The above-mentioned serial numbers of the embodiments of the present invention are merely for description and do not represent the merits of the embodiments.

Through the above description of the embodiments, those skilled in the art will clearly understand that the method of the above embodiments can be implemented by software plus a necessary general hardware platform, and certainly can also be implemented by hardware, but in many cases, the former is a better implementation manner.
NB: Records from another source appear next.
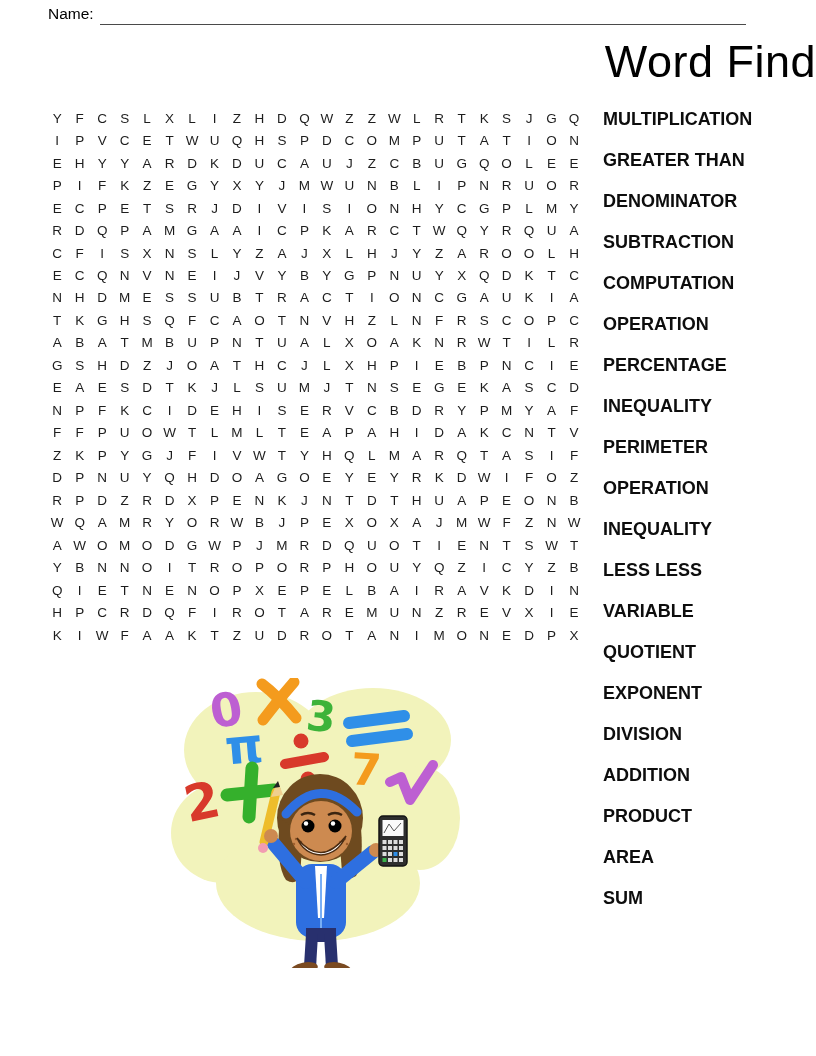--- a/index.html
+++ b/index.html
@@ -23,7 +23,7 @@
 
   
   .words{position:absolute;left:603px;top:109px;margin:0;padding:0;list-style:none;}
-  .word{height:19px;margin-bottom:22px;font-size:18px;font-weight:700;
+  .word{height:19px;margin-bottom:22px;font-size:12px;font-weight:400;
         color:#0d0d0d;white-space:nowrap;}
Based on such understanding, the technical solutions of the present invention may be embodied in the form of a software product, which is stored in a storage medium (such as ROM/RAM, magnetic disk, optical disk) and includes instructions for enabling a terminal (such as a mobile phone, a computer, a server, an air conditioner, or a network device) to execute the method according to the embodiments of the present invention.

While the present invention has been described with reference to the embodiments shown in the drawings, the present invention is not limited to the embodiments, which are illustrative and not restrictive, and it will be apparent to those skilled in the art that various changes and modifications can be made therein without departing from the spirit and scope of the invention as defined in the appended claims.

Claims

1. A domain model extraction method is characterized by comprising the following steps:

determining a corresponding domain model according to the semantic relation between the concepts;

determining semantic relations between concepts according to the dependency relations between the participles, including:

extracting semantic relations between concepts according to the dependency relations between phrases and words and between phrases;

traversing noun phrases in the participle, derivative phrases and dependencies between words and phrases, including:

if the target node corresponding to the dependency relationship taking the word in the current noun phrase as the source node falls outside the current noun phrase, deriving the current noun phrase;

deriving current noun phrases, including: if the derived words are source node words in noun phrases except the current noun phrase, deriving to obtain the dependency relationship between the phrases, otherwise deriving to obtain the dependency relationship between the phrases and the words;

extracting semantic relations between concepts according to the dependency relations between the phrases and the words and between the phrases, comprising:

matching the phrases and the dependency relationships among the words and among the phrases according to a preset word structure, and identifying an aggregation relationship, a cardinal number relationship and an attribute relationship among concepts;

determining a corresponding domain model according to the incidence relation, comprising:

2. The domain model extraction method of claim 1, wherein parsing the requirements document comprises:

decomposing the requirement document to obtain corresponding word segmentation;

3. The method of extracting a domain model according to claim 2, wherein after determining the corresponding segmentation type according to the part-of-speech tagging result, further comprising:

cleaning the word segmentation;

extracting word segmentation word stems in the cleaning result;

and restoring the word stem.

4. A domain model extraction device, comprising:

the domain model determining unit is used for determining a corresponding domain model according to the semantic relation between the concepts;

deriving the current noun phrase, including: if the derived words are source node words in noun phrases except the current noun phrase, deriving to obtain the dependency relationship between the phrases, otherwise deriving to obtain the dependency relationship between the phrases and the words;

5. A computer-readable storage medium, characterized in that a computer program is stored on the computer-readable storage medium, which computer program, when being executed by a processor, carries out the steps of the method according to any one of claims 1 to 3.